Sun, Oct 19, 2014, 02:03 PM
Washington, Oct 19 : Scientists have developed implantable eye devices that improve vision and could soon become a viable alternative for ageing eyes.

A corneal inlay device currently undergoing clinical review in the US improved near vision well enough for 80 percent of the participating patients to read a newspaper without disturbing far distance vision needed for daily activities like driving.

One of the devices is the KAMRA inlay - a thin, flexible doughnut-shaped ring that measures 3.8 mm in diameter, with a 1.6 mm hole in the middle.

When dropped into a small pocket in the cornea, covering the front of the eye, the device acts like a camera aperture, adjusting the depth of field so that the viewer can see near and far.

The procedure to insert the implant is relatively quick, lasting about 10 minutes, and requires only topical anaesthesia, researchers reported.

"Corneal inlays represent a great opportunity to improve vision with a safety net of removability," said lead researcher John Vukich, professor in ophthalmology and vision sciences at the University of Wisconsin, Madison in the US.
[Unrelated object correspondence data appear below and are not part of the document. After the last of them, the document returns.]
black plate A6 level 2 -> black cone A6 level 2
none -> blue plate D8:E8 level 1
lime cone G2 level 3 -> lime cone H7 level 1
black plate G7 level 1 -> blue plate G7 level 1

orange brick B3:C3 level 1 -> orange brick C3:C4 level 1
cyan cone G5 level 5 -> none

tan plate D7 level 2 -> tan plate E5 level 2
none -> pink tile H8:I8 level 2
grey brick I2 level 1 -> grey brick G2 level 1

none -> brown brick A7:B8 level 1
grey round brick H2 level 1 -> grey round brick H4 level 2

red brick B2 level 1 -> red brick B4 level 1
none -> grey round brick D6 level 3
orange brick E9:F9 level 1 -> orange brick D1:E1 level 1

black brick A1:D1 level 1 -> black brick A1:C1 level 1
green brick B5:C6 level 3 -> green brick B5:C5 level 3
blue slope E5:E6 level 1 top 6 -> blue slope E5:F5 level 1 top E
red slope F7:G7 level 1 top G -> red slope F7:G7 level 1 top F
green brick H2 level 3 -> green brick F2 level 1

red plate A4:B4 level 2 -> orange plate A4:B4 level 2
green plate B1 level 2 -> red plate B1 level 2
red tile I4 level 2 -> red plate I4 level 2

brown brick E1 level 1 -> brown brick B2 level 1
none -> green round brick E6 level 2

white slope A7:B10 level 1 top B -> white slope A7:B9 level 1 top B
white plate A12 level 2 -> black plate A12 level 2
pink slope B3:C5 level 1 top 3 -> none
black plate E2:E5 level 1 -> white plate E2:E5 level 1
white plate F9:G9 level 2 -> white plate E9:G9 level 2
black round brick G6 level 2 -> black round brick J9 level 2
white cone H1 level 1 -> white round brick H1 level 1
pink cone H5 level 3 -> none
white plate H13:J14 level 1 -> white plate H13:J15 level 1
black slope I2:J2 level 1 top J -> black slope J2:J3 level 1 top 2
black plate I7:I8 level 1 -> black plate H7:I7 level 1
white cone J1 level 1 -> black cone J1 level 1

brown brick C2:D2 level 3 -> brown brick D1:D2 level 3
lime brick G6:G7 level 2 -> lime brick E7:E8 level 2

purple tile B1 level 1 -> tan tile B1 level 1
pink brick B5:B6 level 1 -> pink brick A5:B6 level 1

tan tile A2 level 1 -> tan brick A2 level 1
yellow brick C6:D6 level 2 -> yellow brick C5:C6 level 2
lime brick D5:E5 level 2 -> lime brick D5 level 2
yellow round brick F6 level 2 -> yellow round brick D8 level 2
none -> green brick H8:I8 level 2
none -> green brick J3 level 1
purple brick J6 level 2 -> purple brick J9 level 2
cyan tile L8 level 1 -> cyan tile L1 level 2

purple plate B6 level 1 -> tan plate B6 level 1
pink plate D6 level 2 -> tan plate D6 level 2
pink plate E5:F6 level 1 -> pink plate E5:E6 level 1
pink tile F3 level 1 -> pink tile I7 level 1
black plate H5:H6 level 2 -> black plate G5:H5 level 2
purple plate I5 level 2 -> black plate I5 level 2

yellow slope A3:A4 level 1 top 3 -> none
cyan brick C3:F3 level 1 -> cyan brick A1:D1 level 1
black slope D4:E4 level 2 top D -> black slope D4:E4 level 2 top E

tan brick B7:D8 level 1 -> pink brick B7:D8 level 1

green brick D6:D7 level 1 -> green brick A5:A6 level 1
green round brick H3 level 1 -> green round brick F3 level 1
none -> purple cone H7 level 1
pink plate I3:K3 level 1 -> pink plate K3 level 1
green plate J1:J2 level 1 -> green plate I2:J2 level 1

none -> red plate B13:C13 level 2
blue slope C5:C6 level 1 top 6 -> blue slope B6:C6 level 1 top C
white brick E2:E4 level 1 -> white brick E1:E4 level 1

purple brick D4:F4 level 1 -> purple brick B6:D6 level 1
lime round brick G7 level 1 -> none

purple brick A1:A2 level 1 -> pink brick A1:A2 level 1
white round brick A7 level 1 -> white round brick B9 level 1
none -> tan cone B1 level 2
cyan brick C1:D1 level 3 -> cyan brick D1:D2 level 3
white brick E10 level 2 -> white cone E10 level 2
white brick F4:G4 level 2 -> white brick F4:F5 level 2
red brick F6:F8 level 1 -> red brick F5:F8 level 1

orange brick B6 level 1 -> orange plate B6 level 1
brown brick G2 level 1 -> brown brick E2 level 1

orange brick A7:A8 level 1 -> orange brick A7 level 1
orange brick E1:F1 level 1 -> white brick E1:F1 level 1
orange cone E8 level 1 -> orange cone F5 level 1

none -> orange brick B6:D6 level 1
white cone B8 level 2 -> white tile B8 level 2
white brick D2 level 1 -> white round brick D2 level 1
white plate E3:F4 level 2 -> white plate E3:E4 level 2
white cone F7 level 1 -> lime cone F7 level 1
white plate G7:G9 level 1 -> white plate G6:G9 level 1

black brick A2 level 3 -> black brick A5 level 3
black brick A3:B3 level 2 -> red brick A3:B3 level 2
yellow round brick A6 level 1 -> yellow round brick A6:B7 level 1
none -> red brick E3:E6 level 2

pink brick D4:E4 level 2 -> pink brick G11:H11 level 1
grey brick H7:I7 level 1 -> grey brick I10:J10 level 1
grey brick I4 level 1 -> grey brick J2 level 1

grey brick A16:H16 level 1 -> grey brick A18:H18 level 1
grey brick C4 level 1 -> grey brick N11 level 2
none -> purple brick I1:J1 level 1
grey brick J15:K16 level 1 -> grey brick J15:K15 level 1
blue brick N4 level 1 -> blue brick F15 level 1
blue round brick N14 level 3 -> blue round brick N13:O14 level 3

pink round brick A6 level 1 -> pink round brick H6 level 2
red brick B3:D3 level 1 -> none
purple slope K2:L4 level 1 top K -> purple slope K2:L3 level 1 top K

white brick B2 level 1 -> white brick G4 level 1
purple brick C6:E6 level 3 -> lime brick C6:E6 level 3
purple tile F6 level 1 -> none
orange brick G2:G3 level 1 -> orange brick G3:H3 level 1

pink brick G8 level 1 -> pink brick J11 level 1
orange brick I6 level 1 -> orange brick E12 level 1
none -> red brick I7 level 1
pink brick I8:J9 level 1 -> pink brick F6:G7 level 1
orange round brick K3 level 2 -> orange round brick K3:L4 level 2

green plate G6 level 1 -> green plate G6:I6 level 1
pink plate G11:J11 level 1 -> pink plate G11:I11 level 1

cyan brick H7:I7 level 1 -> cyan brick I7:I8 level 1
To test the inlay's efficacy, clinicians conducted a study of 507 patients between the age 45 and 60 across the US, Europe and Asia with the eye condition presbyopia (a condition associated with aging in which the eye exhibits a progressively diminished ability to focus on near objects).

The researchers implanted the ring in the patients and followed up with them over the course of three years.

In 83 percent of eyes with the implant, the KAMRA corneal inlay allowed presbyopic patients to see with 20/40 vision or better over the following three years.

This is considered the standard for being able to read a newspaper or drive a vehicle without corrective lenses.

Presbyopia affects more than one billion people worldwide.

As people age, the cornea becomes less flexible and bends in such a way that it becomes difficult to see up close.

The results were shared at "AAO 2014" - the 118th annual meeting of the American Academy of Ophthalmology.